-- WHAT IS REQUIRED --
Provide the count of lines below that include the word "only", without any accompanying remarks.

-- AVAILABLE DATA --
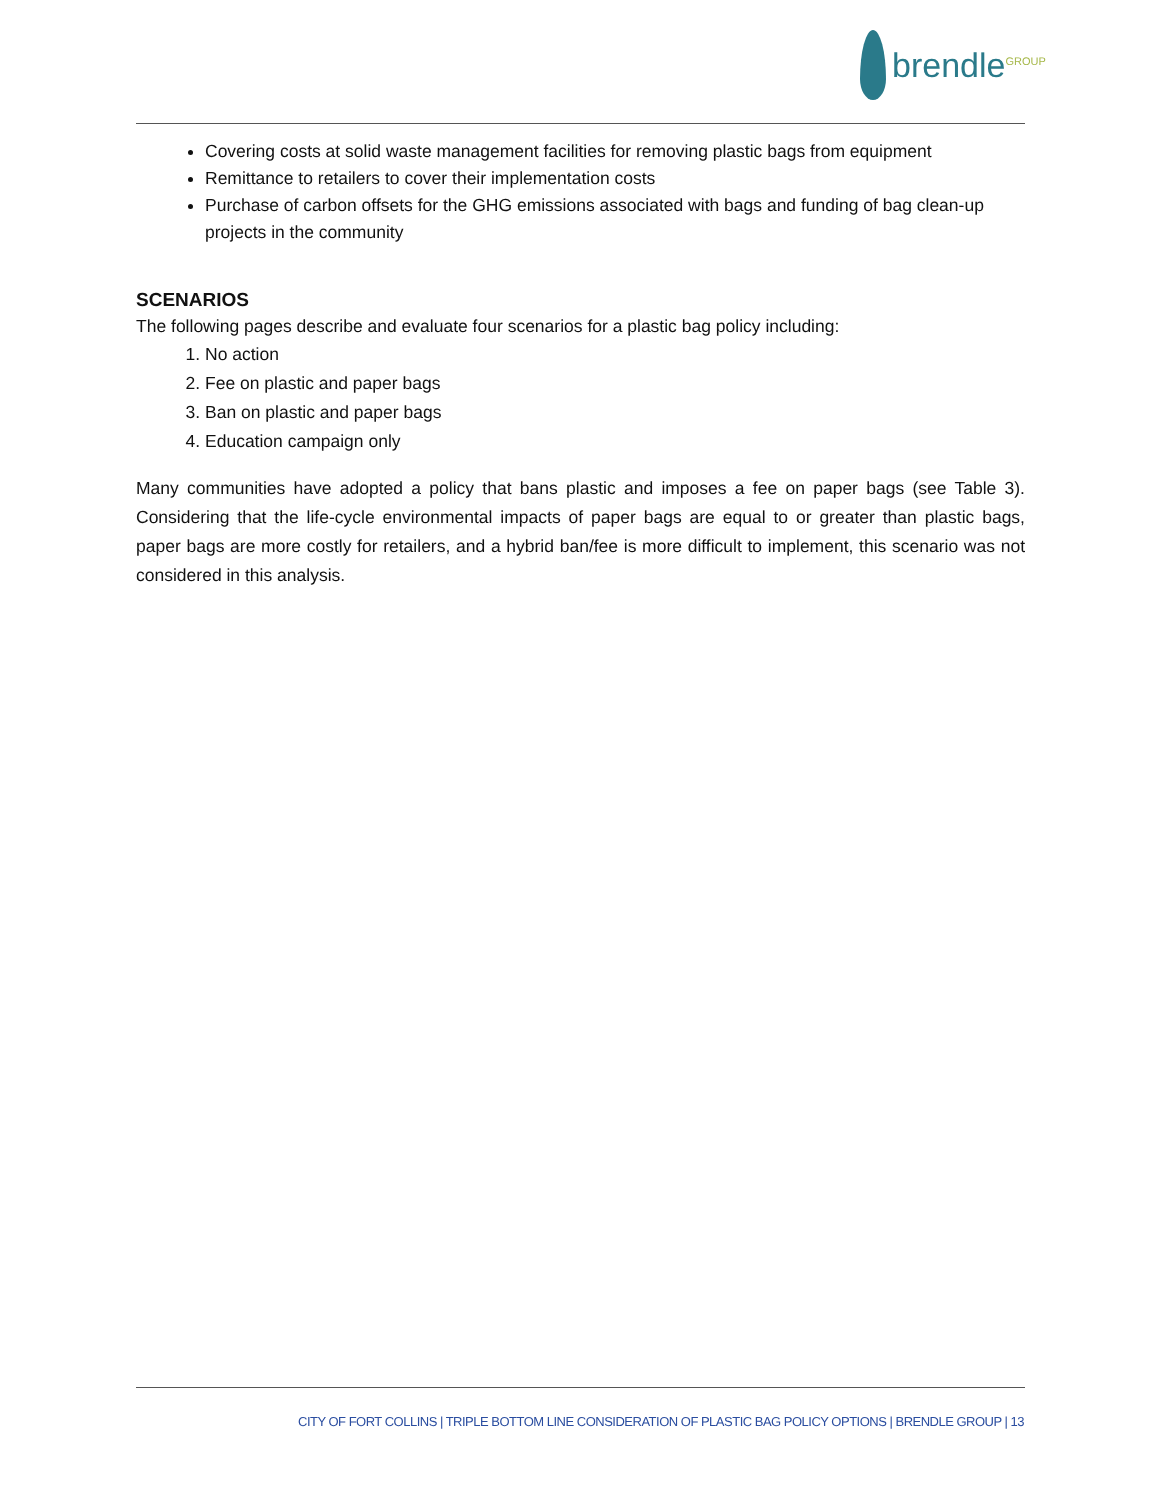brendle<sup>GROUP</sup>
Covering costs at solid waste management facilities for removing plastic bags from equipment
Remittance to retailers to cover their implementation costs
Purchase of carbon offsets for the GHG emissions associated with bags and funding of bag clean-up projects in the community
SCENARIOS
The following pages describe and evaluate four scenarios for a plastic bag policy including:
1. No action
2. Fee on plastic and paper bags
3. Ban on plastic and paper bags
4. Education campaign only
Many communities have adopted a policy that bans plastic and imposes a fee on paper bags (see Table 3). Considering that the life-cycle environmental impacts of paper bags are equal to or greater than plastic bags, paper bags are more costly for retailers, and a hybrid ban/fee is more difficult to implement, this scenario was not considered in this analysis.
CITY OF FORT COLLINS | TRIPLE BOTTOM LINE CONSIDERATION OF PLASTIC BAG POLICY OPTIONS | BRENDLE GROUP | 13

---

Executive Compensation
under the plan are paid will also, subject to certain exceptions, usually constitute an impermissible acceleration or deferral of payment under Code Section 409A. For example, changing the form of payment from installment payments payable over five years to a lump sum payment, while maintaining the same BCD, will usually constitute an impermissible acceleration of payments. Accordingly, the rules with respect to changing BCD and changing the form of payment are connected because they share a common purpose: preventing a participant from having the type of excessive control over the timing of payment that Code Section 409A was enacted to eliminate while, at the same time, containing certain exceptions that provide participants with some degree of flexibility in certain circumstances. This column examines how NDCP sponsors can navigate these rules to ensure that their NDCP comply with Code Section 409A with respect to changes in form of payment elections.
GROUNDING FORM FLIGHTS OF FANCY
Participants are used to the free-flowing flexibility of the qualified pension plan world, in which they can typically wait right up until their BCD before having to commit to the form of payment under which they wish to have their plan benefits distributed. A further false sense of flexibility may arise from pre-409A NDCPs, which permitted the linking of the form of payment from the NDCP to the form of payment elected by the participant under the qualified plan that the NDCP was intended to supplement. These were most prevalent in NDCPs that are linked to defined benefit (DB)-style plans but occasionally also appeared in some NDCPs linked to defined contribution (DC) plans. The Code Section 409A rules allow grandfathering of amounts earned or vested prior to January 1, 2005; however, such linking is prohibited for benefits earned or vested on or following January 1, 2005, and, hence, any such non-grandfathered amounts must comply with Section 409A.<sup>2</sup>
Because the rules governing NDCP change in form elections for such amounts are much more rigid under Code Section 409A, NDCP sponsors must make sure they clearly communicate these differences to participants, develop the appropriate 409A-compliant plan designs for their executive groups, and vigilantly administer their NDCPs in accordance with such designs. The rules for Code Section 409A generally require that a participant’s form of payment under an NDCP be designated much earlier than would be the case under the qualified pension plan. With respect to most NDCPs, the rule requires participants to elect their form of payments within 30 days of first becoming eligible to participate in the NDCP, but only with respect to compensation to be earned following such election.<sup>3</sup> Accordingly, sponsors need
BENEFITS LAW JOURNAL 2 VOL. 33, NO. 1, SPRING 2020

==

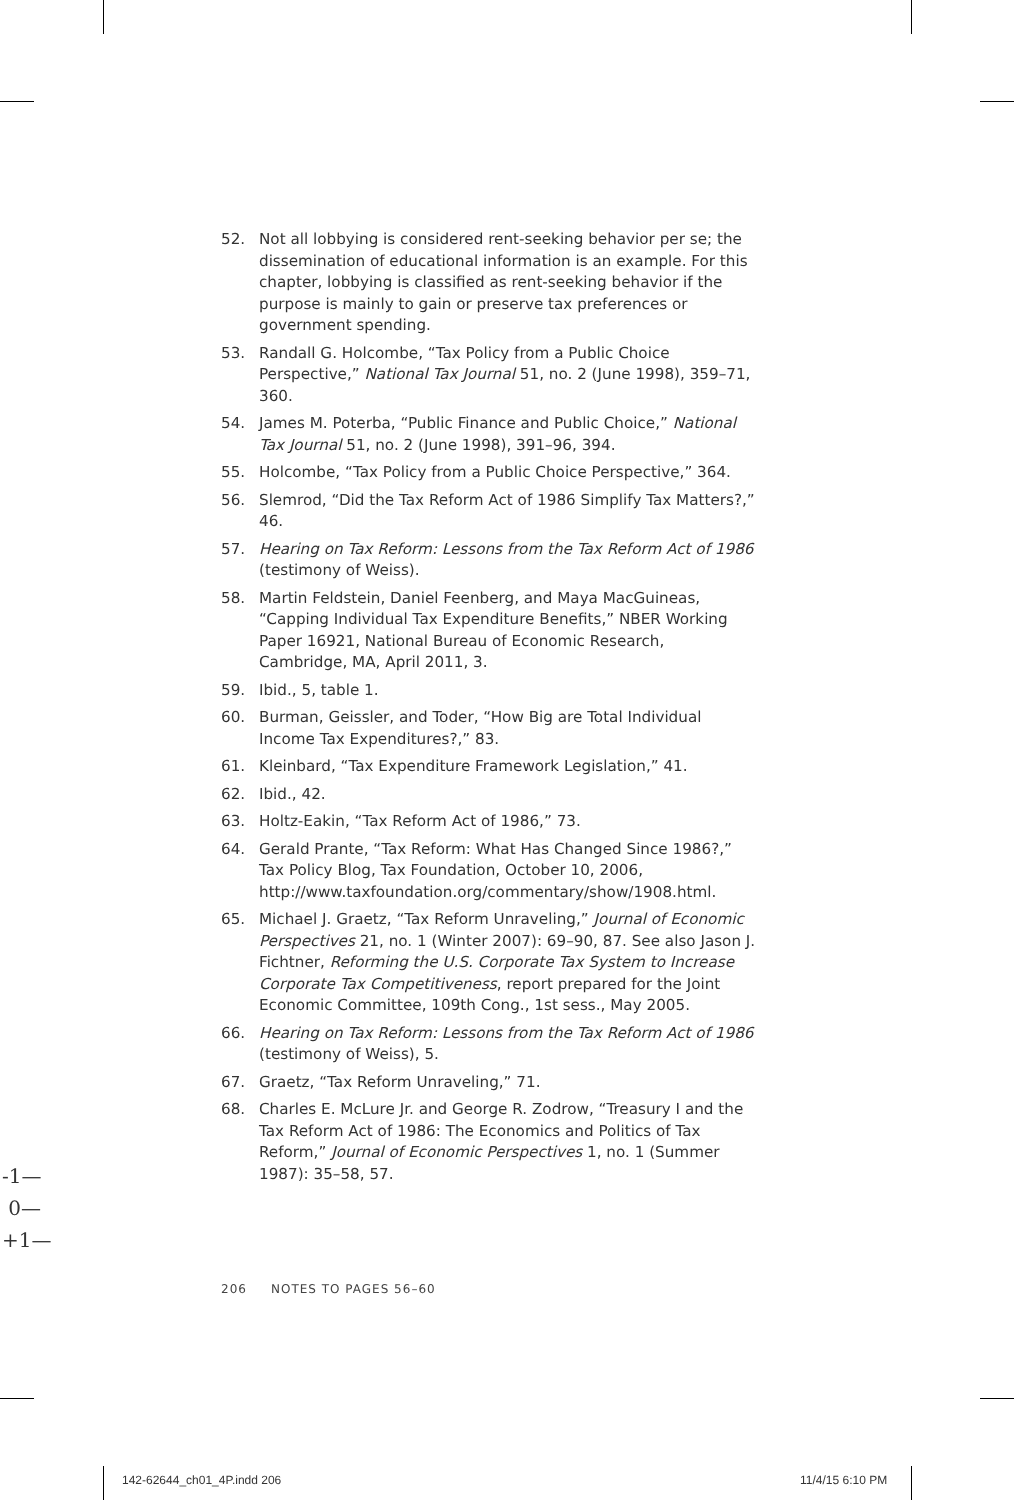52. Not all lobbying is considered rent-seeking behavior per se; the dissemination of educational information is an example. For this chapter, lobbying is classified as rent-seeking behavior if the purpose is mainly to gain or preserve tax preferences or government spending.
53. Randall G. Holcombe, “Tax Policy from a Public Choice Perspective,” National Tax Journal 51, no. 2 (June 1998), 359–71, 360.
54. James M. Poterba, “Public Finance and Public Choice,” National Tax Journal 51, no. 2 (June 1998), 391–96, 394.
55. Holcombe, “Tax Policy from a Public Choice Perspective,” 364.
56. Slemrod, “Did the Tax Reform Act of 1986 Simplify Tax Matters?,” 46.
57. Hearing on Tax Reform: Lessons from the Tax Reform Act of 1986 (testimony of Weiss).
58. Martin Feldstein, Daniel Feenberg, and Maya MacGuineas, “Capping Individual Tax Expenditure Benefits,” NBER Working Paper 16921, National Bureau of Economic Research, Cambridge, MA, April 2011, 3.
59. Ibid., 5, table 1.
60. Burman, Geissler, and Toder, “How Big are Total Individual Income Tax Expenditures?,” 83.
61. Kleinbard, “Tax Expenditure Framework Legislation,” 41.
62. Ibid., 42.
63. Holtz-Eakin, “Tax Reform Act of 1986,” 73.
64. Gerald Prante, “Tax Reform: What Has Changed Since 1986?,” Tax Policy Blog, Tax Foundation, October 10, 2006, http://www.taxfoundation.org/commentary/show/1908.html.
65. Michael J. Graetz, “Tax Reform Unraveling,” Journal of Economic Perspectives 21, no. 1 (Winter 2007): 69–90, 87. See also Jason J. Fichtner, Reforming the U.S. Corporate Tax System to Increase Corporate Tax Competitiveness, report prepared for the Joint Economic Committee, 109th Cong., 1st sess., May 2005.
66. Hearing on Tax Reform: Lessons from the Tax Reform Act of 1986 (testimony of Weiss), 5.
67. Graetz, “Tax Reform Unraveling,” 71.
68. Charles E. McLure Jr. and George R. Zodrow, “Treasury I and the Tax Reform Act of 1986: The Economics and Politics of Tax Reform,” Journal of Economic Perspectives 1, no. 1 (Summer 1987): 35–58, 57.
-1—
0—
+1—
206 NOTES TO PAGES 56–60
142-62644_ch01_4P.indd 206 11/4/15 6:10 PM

-- OUTPUT BELOW --
2